Semi-recreation is leisure time spent on somewhat intellectual or work-like passtimes. Yahoo Answers is a good example of this, as it is recreational in that this is on my own time for the sake of doing it, but it is still answering questions, which isn’t inherently relaxing or entertaining.
On its own it is fine, but semi-recreation is an enemy of relaxation and stress relief, and can lead to one being overwhelmed.
As you can see, I’ve somewhat fallen prey to this. Aside from the aforementioned digital endeavours, I have also been off-and-on (some moreso than others) spent time on learning piano, improving writing, learning Japanese, playing a back-log of videogames, mastering chess, and working on my drawing. Put these things, plus college, into one day, and there’s simply no time.
Here’s my method of untangling the mess:
1. Work out necessities – Choose things that must get done, or that you feel you cannot give up.

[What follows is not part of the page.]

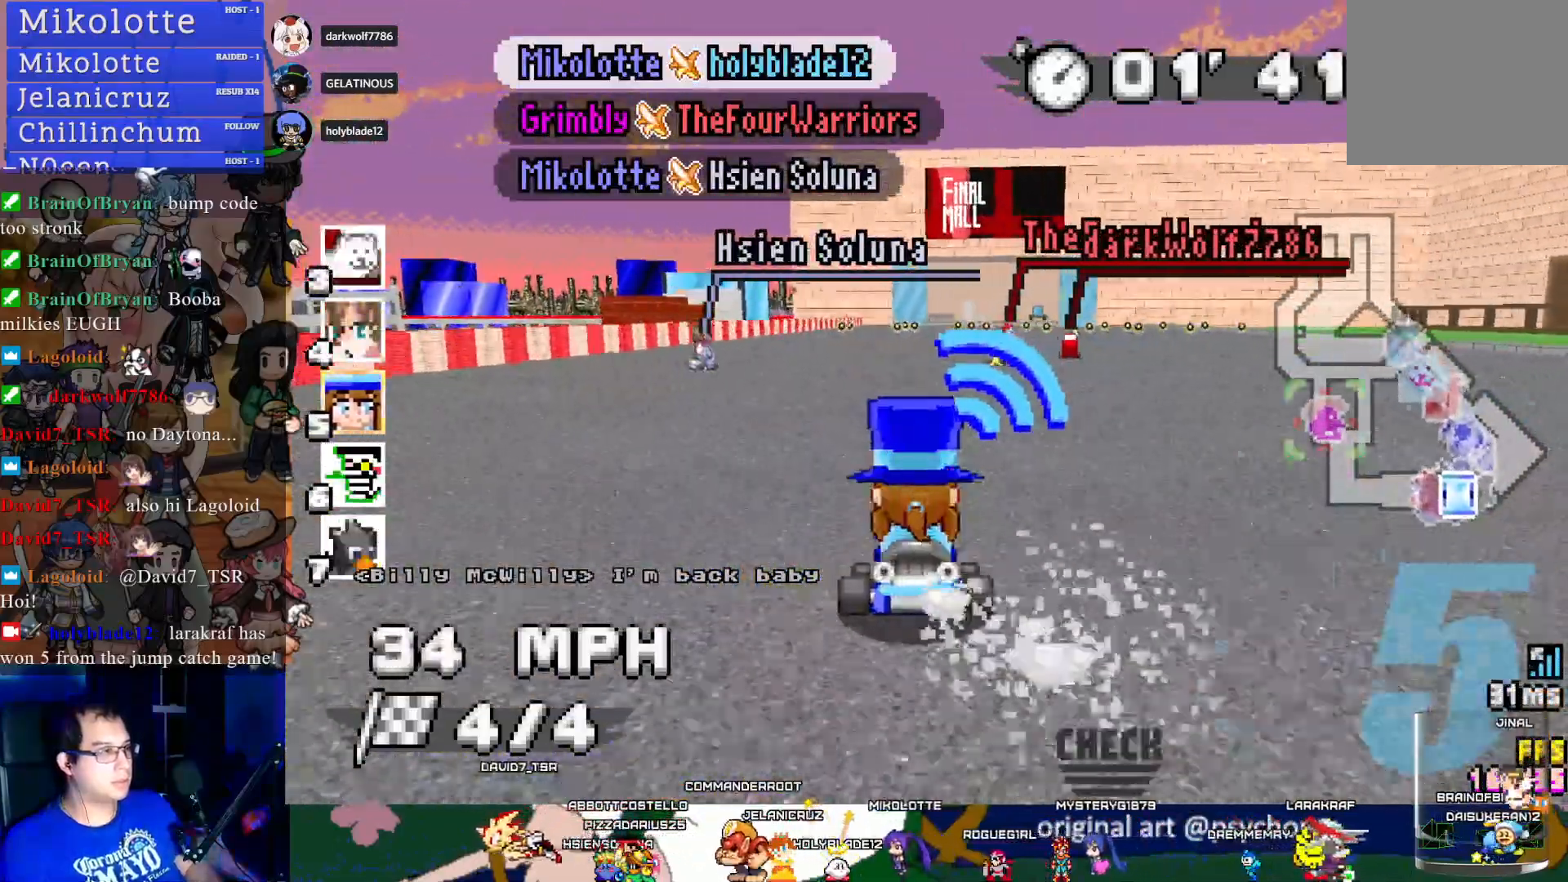
{"buttons": ["CROSS"], "left_stick": "center", "right_stick": "center", "events": []}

2. Choose a relaxer – Everyone needs to unwind, don’t let these get completely cut out.
3. Find something active – With so many different things to focus on, physical activity can be ignored. Exercise in some capacity is requisite.
4. Cut, cut, cut – Time to cut things that given the prior obligations, you won’t have reasonable time to do
5. Divide remaining time to semi-recreation – The mind needs to be engaged as well, and semi-recreation works well for it, as long as it’s not the driving force for your time.
While I can’t do everything I’d like to, the two hours I’ve salvaged away from semi-recreation and dedicated to exercise (Stepmania) and relaxation (currently Radiata Stories) has done more to sharpen the mind than a listless wandering through the web ever could.